Task directions:
Give back exactly the lines of the material below that start at the line containing "non-Hodgkin's type, Low" and end at the line containing "cytoplasmic/membranous positivity is", and no others.

Task material:
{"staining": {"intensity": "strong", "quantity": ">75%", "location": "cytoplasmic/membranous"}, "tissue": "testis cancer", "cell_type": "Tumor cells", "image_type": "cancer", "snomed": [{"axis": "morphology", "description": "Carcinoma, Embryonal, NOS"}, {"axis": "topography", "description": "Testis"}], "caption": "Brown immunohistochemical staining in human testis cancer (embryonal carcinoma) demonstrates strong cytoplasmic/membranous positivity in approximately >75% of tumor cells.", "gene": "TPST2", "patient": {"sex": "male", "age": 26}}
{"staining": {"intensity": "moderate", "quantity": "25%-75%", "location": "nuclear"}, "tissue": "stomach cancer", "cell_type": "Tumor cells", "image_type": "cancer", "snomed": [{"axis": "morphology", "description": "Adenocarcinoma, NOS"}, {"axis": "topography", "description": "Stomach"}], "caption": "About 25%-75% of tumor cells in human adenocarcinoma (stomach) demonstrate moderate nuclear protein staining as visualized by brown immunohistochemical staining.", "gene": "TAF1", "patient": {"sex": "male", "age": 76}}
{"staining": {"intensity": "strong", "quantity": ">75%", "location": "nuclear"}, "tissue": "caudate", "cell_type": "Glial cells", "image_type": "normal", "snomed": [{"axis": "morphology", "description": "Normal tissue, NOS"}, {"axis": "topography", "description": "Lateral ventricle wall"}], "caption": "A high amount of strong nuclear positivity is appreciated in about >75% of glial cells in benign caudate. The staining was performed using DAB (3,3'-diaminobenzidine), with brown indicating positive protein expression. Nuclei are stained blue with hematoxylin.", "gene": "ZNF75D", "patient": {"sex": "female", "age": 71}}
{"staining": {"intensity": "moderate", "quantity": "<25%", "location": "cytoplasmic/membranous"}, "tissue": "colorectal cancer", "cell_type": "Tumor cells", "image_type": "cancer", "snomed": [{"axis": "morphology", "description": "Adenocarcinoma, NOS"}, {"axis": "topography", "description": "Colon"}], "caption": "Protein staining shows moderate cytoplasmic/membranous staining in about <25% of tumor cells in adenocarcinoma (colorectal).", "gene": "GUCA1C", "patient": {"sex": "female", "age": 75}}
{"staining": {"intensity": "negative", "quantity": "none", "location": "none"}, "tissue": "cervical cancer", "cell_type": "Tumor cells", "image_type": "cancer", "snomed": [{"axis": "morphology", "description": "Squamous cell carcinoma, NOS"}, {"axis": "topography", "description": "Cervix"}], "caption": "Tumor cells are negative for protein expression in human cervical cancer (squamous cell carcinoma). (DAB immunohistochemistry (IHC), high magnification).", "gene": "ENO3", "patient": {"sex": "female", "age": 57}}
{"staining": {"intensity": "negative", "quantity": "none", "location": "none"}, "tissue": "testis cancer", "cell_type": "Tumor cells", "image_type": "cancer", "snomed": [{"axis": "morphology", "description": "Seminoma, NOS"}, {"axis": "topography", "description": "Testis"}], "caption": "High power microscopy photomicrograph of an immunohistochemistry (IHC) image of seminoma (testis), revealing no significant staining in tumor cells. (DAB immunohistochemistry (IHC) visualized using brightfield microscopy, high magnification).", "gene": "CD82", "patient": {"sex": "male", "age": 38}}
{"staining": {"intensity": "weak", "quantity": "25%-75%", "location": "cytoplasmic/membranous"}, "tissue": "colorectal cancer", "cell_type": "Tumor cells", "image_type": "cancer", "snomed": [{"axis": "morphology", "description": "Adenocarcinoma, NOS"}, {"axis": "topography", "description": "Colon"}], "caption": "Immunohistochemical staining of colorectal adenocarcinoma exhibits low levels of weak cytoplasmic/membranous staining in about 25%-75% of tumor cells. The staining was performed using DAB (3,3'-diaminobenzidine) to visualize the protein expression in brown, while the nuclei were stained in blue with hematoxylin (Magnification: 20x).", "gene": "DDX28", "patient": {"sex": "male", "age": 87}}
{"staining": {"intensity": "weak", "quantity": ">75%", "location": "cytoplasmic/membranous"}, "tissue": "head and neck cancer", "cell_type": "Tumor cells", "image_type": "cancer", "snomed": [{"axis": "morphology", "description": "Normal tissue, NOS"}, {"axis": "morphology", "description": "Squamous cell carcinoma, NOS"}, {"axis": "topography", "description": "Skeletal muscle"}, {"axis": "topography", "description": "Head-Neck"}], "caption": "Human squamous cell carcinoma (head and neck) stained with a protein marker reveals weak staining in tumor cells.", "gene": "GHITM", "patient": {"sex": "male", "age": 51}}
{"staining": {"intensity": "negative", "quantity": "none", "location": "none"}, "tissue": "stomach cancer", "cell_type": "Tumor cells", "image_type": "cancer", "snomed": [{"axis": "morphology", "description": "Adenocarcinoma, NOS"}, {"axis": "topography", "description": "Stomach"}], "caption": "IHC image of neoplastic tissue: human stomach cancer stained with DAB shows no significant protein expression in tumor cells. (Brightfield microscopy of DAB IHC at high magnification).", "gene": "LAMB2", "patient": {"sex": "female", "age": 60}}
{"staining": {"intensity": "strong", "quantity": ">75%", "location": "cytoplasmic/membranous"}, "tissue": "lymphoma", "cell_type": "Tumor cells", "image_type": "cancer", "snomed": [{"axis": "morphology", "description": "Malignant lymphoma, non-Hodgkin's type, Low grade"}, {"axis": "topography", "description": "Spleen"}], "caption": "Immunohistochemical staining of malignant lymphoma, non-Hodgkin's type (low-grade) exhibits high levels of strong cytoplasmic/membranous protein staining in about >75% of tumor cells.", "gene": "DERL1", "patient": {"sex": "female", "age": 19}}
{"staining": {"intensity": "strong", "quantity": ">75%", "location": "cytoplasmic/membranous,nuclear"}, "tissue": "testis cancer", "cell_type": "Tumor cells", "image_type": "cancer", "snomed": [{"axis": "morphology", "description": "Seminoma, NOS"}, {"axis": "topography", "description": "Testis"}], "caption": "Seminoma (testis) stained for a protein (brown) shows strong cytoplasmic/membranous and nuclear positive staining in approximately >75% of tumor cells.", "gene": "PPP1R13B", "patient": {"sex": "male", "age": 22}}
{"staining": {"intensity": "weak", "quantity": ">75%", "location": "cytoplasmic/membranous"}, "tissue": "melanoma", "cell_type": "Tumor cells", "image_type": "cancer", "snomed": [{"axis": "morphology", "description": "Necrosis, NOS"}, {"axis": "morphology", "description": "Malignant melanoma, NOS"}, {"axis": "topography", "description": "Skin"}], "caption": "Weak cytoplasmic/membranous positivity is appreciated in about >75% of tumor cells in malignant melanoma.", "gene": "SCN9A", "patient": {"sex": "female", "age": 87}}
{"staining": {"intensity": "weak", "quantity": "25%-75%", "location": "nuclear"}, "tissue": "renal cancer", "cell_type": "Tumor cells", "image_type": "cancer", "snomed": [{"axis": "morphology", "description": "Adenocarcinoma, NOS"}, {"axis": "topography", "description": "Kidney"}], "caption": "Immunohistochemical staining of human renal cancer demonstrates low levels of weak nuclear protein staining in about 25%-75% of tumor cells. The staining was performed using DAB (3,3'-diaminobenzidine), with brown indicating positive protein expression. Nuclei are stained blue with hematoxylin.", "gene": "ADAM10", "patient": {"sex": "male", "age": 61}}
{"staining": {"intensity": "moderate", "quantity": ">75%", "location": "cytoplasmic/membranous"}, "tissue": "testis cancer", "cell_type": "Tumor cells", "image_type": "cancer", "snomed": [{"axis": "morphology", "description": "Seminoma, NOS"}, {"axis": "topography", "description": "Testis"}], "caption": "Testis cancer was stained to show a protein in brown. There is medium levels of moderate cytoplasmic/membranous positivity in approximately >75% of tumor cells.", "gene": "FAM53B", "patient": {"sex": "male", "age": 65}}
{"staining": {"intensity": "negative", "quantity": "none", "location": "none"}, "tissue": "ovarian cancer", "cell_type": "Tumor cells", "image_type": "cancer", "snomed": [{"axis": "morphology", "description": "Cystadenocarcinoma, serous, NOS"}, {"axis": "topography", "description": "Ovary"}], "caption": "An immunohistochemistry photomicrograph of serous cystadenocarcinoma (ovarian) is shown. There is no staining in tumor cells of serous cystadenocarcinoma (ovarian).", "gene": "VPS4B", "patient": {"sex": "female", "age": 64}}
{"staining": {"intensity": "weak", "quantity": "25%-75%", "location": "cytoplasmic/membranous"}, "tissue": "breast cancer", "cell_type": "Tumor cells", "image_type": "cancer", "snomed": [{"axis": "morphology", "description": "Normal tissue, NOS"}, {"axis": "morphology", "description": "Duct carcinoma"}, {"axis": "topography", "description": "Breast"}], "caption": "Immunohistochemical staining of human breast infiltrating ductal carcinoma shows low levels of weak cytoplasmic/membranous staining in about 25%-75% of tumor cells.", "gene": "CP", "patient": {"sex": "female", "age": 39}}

Reply to the exercise:
{"staining": {"intensity": "strong", "quantity": ">75%", "location": "cytoplasmic/membranous"}, "tissue": "lymphoma", "cell_type": "Tumor cells", "image_type": "cancer", "snomed": [{"axis": "morphology", "description": "Malignant lymphoma, non-Hodgkin's type, Low grade"}, {"axis": "topography", "description": "Spleen"}], "caption": "Immunohistochemical staining of malignant lymphoma, non-Hodgkin's type (low-grade) exhibits high levels of strong cytoplasmic/membranous protein staining in about >75% of tumor cells.", "gene": "DERL1", "patient": {"sex": "female", "age": 19}}
{"staining": {"intensity": "strong", "quantity": ">75%", "location": "cytoplasmic/membranous,nuclear"}, "tissue": "testis cancer", "cell_type": "Tumor cells", "image_type": "cancer", "snomed": [{"axis": "morphology", "description": "Seminoma, NOS"}, {"axis": "topography", "description": "Testis"}], "caption": "Seminoma (testis) stained for a protein (brown) shows strong cytoplasmic/membranous and nuclear positive staining in approximately >75% of tumor cells.", "gene": "PPP1R13B", "patient": {"sex": "male", "age": 22}}
{"staining": {"intensity": "weak", "quantity": ">75%", "location": "cytoplasmic/membranous"}, "tissue": "melanoma", "cell_type": "Tumor cells", "image_type": "cancer", "snomed": [{"axis": "morphology", "description": "Necrosis, NOS"}, {"axis": "morphology", "description": "Malignant melanoma, NOS"}, {"axis": "topography", "description": "Skin"}], "caption": "Weak cytoplasmic/membranous positivity is appreciated in about >75% of tumor cells in malignant melanoma.", "gene": "SCN9A", "patient": {"sex": "female", "age": 87}}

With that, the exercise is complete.